Last term I ran poetry workshops at a lovely school in a village called Watton-at-Stone in Hertfordshire. On my way to the school I drove through an equally lovely village called Datchworth, and was reminded of a newspaper article I'd read some years previously.

The article told of the village's recent commemoration of a family who starved to death there in 1796. James Eaves, his wife and two children were, apparently, ostracised and left to die by member of the community. Eaves' 11-year-old son survived, and went insane following his ordeal. Here is a contemporary illustration of the Eaves family:


When I read the article, and when I saw the picture, I was highly disturbed. I told the children during the school assembly that I knew a 'scary' story connected with Datchworth, but that it was genuinely not nice, and I'd leave it up to them to do their own research. Perhaps predictably, however, they clamoured to hear it, and did not seem to be overly disturbed by it. (Let it be known that I did not show them the horrible picture above.)

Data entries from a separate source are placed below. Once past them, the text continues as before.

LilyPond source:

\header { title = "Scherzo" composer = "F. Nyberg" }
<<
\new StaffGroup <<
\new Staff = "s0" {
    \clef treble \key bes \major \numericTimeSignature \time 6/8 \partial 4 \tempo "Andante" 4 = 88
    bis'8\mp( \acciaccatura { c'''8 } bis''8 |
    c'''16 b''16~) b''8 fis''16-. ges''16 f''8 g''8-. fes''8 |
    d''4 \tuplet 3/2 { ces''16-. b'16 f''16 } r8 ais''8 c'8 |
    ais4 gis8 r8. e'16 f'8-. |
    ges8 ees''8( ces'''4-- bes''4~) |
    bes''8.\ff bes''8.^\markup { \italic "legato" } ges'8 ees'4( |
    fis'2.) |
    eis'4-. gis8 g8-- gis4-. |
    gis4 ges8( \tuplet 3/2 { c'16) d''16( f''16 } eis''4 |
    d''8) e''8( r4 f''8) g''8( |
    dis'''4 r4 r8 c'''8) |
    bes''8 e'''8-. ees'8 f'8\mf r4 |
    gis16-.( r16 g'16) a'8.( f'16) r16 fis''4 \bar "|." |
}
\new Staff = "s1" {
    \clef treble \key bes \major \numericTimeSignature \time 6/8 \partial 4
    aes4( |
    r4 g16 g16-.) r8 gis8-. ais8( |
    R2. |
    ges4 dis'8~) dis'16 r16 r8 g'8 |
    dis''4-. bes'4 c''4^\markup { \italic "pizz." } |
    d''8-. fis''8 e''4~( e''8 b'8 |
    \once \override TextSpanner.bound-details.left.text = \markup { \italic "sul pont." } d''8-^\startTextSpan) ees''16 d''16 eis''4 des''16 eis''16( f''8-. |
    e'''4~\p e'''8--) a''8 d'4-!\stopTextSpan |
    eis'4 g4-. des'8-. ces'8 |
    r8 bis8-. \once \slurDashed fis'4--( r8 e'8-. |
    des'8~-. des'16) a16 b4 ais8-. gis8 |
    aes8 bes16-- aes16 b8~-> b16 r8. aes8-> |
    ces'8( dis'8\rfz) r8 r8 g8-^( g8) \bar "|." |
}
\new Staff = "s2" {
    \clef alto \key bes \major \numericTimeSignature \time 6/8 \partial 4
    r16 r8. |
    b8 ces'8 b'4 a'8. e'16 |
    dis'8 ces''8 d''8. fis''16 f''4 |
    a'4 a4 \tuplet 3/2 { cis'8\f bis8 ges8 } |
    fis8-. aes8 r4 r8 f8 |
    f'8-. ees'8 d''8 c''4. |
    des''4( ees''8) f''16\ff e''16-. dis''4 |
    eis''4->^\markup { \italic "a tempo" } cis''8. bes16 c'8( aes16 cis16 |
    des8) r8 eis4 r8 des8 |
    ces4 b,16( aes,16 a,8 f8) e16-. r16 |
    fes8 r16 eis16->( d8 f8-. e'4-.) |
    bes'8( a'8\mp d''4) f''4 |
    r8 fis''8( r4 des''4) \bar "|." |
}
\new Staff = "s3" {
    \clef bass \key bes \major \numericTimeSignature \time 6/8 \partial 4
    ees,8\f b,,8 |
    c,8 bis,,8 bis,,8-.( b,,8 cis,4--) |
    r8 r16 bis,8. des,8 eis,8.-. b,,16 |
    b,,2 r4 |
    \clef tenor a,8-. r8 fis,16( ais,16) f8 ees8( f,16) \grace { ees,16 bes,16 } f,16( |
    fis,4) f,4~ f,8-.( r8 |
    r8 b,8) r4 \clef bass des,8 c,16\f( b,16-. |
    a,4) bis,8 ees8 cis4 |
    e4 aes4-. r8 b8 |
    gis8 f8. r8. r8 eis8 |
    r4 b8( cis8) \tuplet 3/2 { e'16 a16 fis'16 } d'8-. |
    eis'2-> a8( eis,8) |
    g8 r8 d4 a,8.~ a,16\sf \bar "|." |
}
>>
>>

I am hopefully going back to visit the school some time in the next school year. When I visit schools I often try to write a bespoke poem for them, so I wrote a poem entitled 'Datchworth Boy', about James Eaves' 11-year-old son. The poem is the first villanelle I've ever tried to write. I chose the form because I think its repetitive, cyclical nature would be good at conveying the insanity into which Eaves Jr. irrecoverably fell. I will hopefully read it out to the older children during my visit:

Datchworth Boy

His mother gathered water from the lake.
They found him dressed in rags, decayed and pale.
A madness grew from which he couldn’t wake.

His baby sister’s body couldn’t take
The strain, his dad too weak to wail.
His mother gathered water from the lake.

The door was bolted shut, as though to make
That house on Datchworth Green into a jail.
A madness grew from which he couldn’t wake.

And some say Datchworth’s haunted by the ache
Of wounds left by the family it failed.
His mother gathered water from the lake.

The village voice lies silent now. Let’s stake
A claim to history unveiled:
His mother gathered water from the lake.
A madness grew from which he couldn’t wake.